You can even print graphics using the stock 512K of RAM, thanks to three different compression schemes–selectable from the Windows driver–which squeeze the maximum amount of data into the available memory and help improve printing speed. For full-page 300-dpi graphics, however, a user-installable 1MB or 1.5MB RAM upgrade ($119.95 and $179.95, respectively) may be in order. Some–but not all–graphics pages would print using the built-in 0.5MB on our test machine.

Despite its low price, the Brother HL-630 is a solidly built machine with none of the flimsiness we’ve seen in recent low-end printers. At around 20 pounds and with a roughly 14×15-inch footprint, this printer could easily be mistaken for a unit costing twice as much.

Put to work in a mail-merge application involving nearly 150 individualized letters, the HL-630 pumped out several hundred pages at close to its 6-ppm rated speed. The input tray, canted off the top of the printer at a 45-degree angle, forms a near-straight line with the fold-out output tray. The bend-free paper path sidestepped any potential jams during our tests; we ran 150 No. 10 envelopes through the printer with nary a glitch. Even custom paper sizes and postcards can feed through smoothly.

The easy-to-load input tray holds 200 sheets of 8.5-inch paper stock, but just 10 envelopes. Single sheets of transparency film or label stock can also be guided through the printer manually, without removing the sheet feeder.

The output tray purports to handle 100 sheets, but our letters began spilling over onto the floor a bit sooner than that. However, unless you print lots of long jobs in an unattended mode, the HL-630’s paper handling should suffice.

The HL-630 is one printer that hasn’t forgotten the DOS user. It can switch automatically among Epson FX-850, HP LaserJet IIp, and IBM Proprinter emulations, and most settings can be made from a DOS-based remote printer console utility. A status monitor program that reports on current jobs can be loaded as a TSR, giving DOS users some of the flexibility of Windows’ Print Manager. Only two typefaces, a serif and sans serif in 12 different sizes and weights, are built in, but any HP soft fonts can be downloaded.

Both the DOS and Windows printer drivers support bidirectional parallel ports, so the printer can communicate detailed configuration and job-status information back to the user. If an optional Macintosh-compatible serial interface is installed, the printer can be connected to both a PC and a Mac, or two PCs simultaneously, and can alternate jobs between machines automatically.

While setup and installation of the HL-630 aren’t difficult, the process was a lot more involved than that required by most of the other laser printers we’ve tested. Separate drum and Brother toner cartridges must be installed, each with up to five numbered pull tabs that must be yanked, torn, or removed to free up moving parts.

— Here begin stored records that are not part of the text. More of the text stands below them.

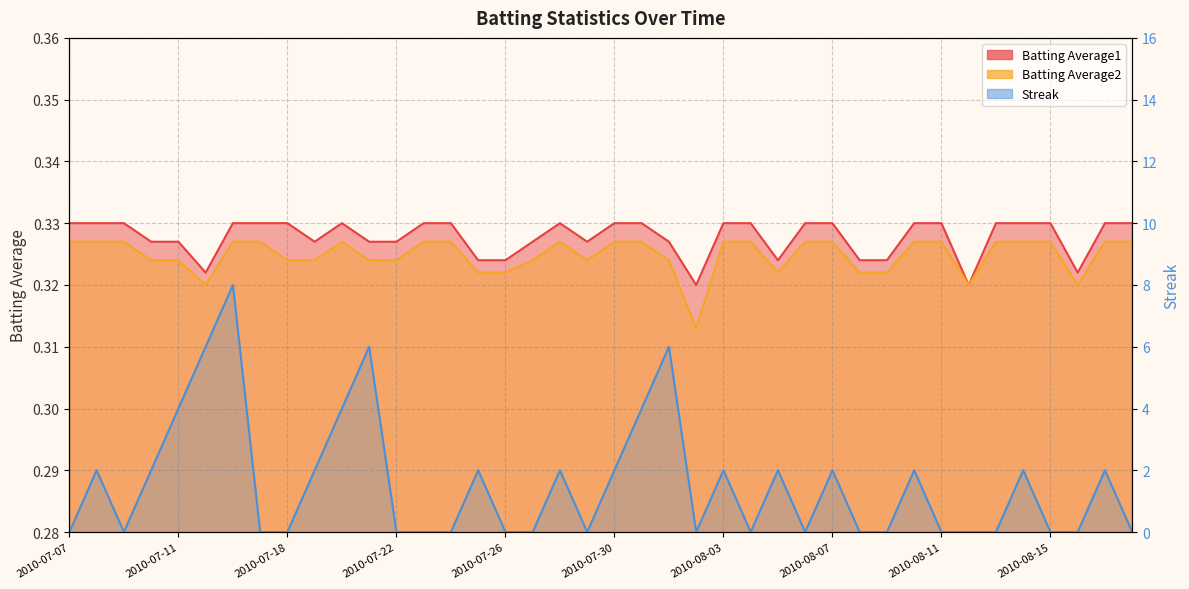

At how many categories does at least one series exceed 5?

4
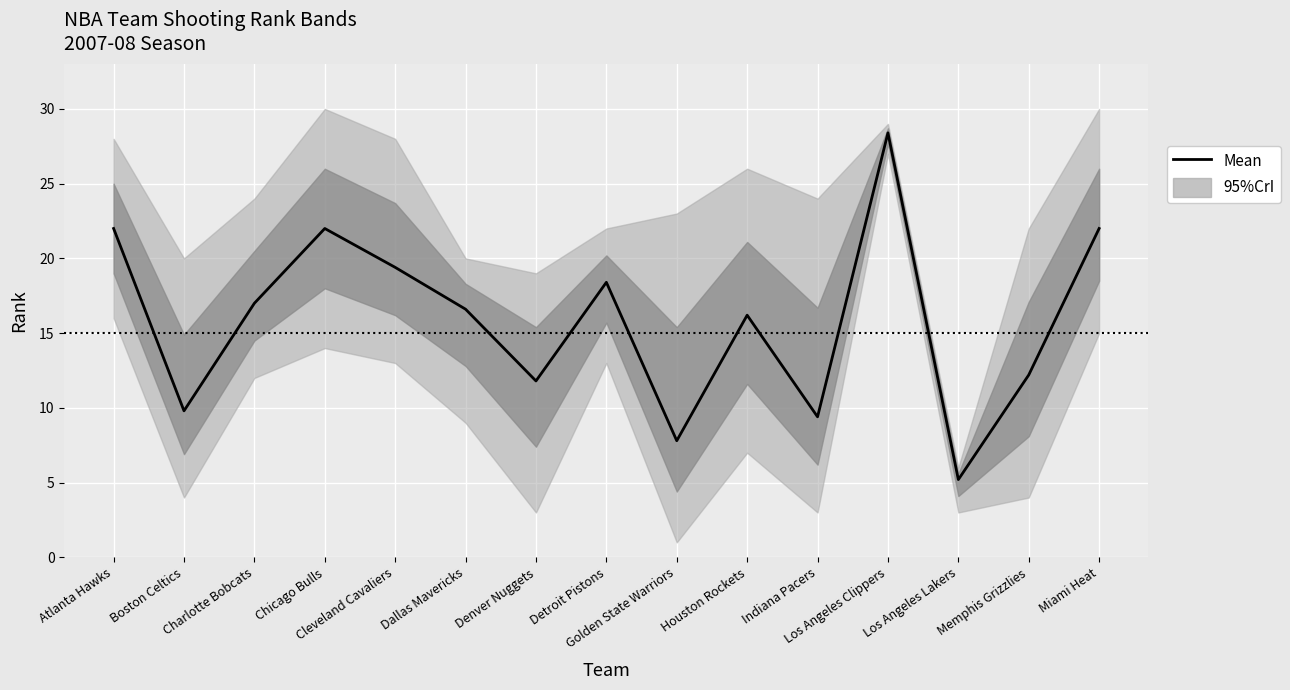

Where is the data nearest to the value 16?

Houston Rockets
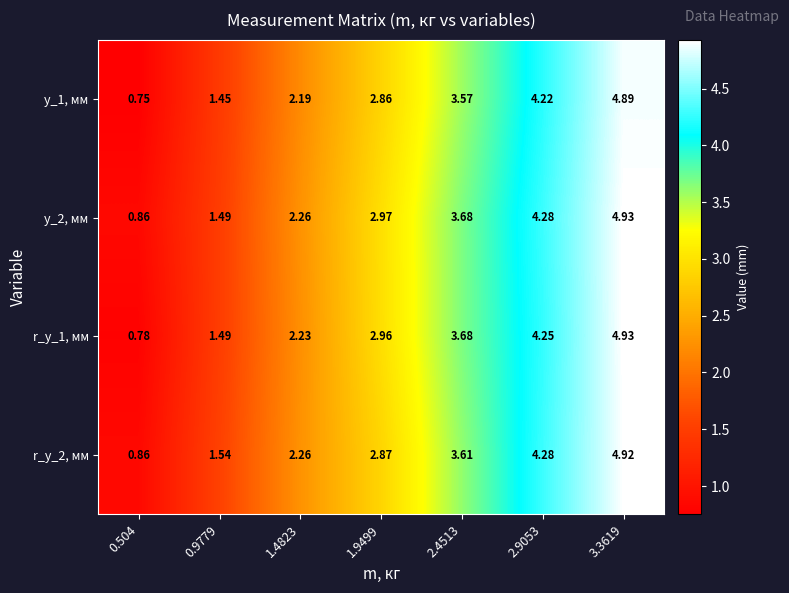

Is the value of r_y_1, мм at 1.4823 greater than the value of y_2, мм at 0.504?

Yes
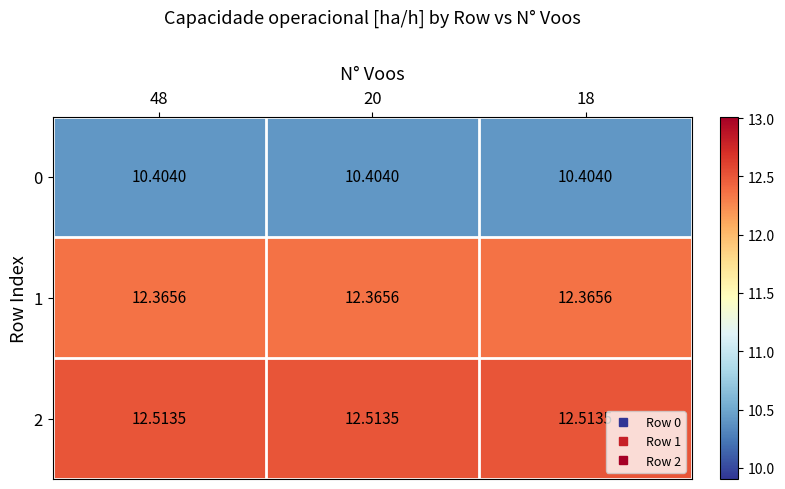

Is the value of 0 at 20 greater than the value of 2 at 48?

No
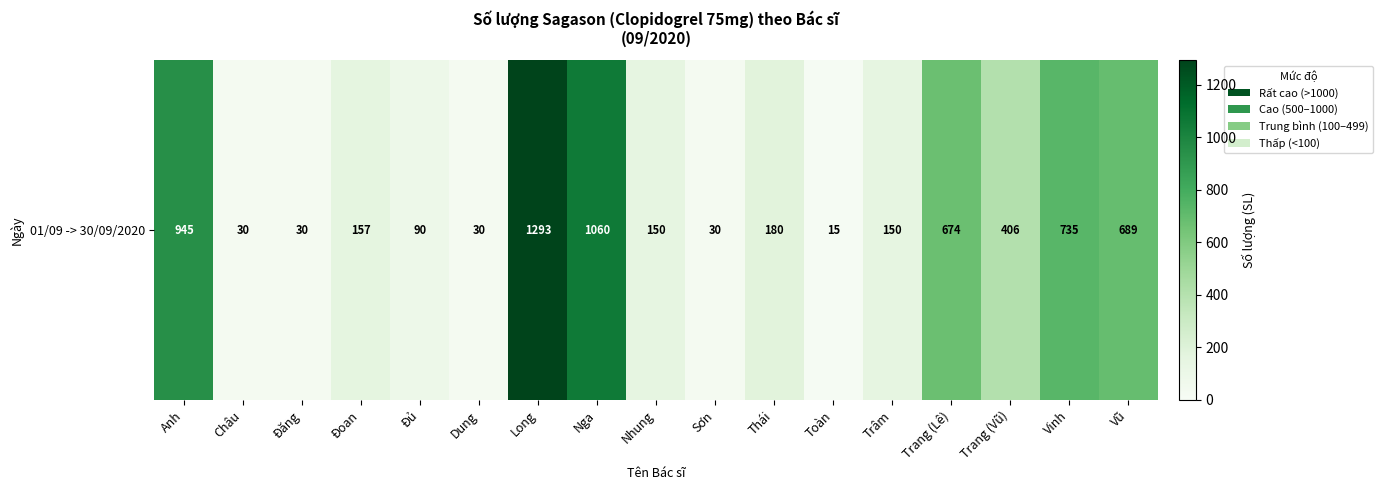

Rank the categories by value from highest to lowest.

Long, Nga, Anh, Vinh, Vũ, Trang (Lê), Trang (Vũ), Thái, Đoan, Nhung, Trâm, Đủ, Châu, Đăng, Dung, Sơn, Toàn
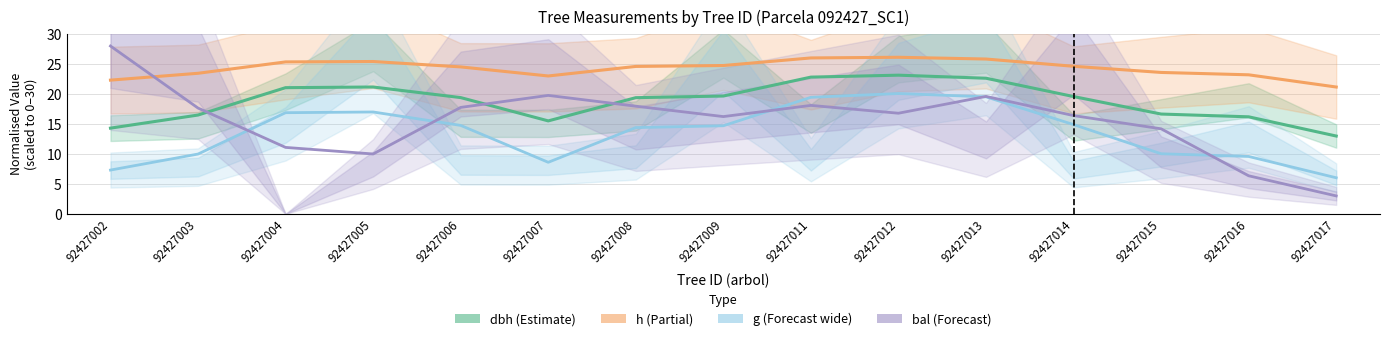

What is the average value of the bal series?

15.5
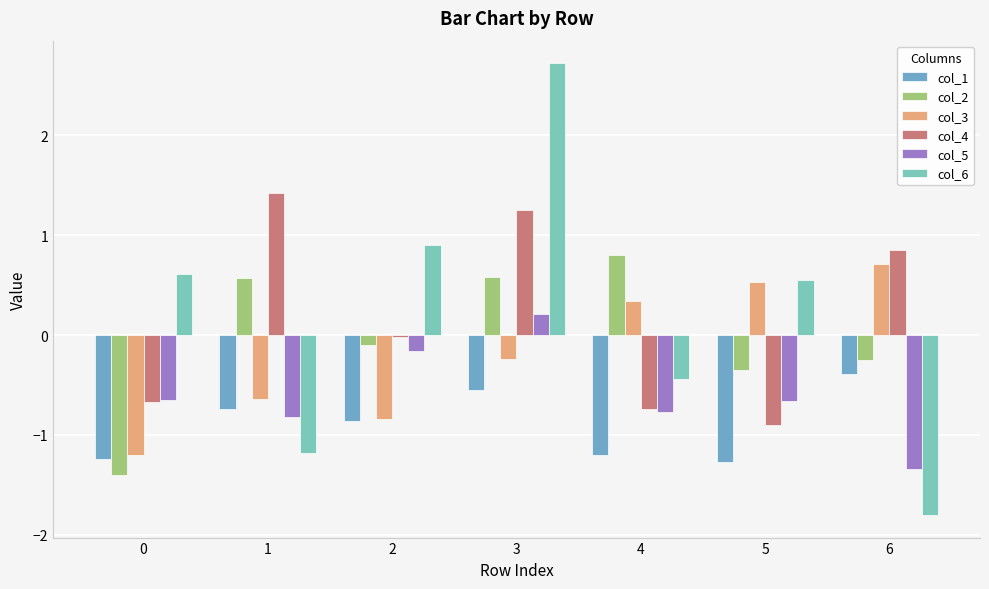

List the series in order of their peak value, highest first.

col_6, col_4, col_2, col_3, col_5, col_1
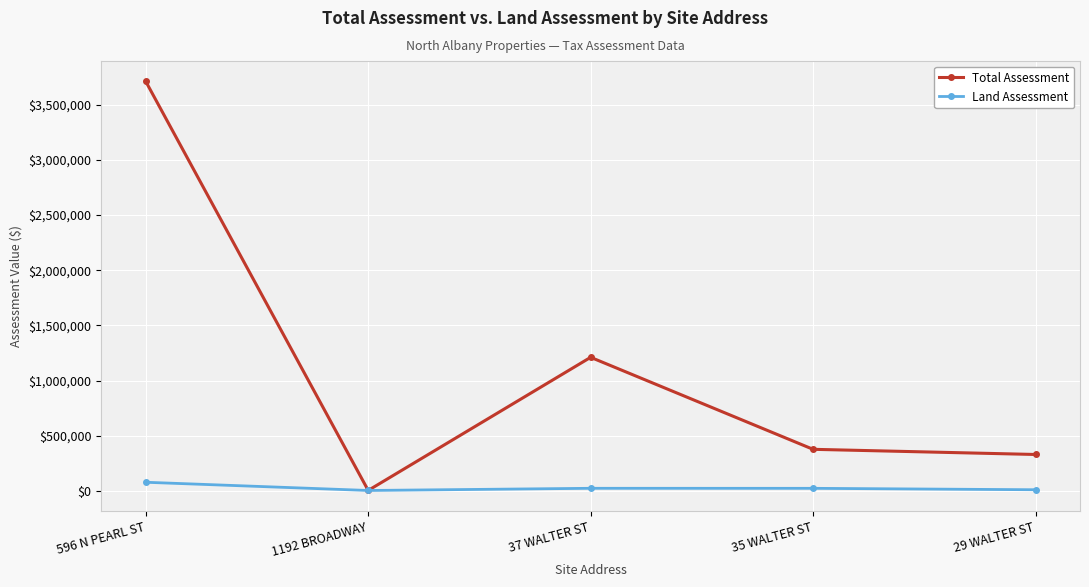

What is the label of the 5th point from the left?

29 WALTER ST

A final step involves opening a shutter on the toner cartridge, which proved a fairly messy procedure. Other printers in this price range we’ve reviewed recently–such as the Lexmark WinWriter 200–were faster and cleaner to set up, but most users will put up with the occasional annoyance to save a few more dollars.

Brother backs the HL-630 printer with a one-year warranty and toll-free technical support. We spent about 15 minutes in the queue the Monday after a long weekend before receiving courteous and efficient answers to some questions. A company BBS provides updated printer drivers and answers to commonly asked questions.

The Brother HL-630 printer proves that even the lowest-cost laser printers can offer enough speed, print quality, economy, and flexibility to meet all the needs of the average user. If you’ve shied away from upgrading to a laser because you thought decent models required major cash outlays, Brother is set to change your mind.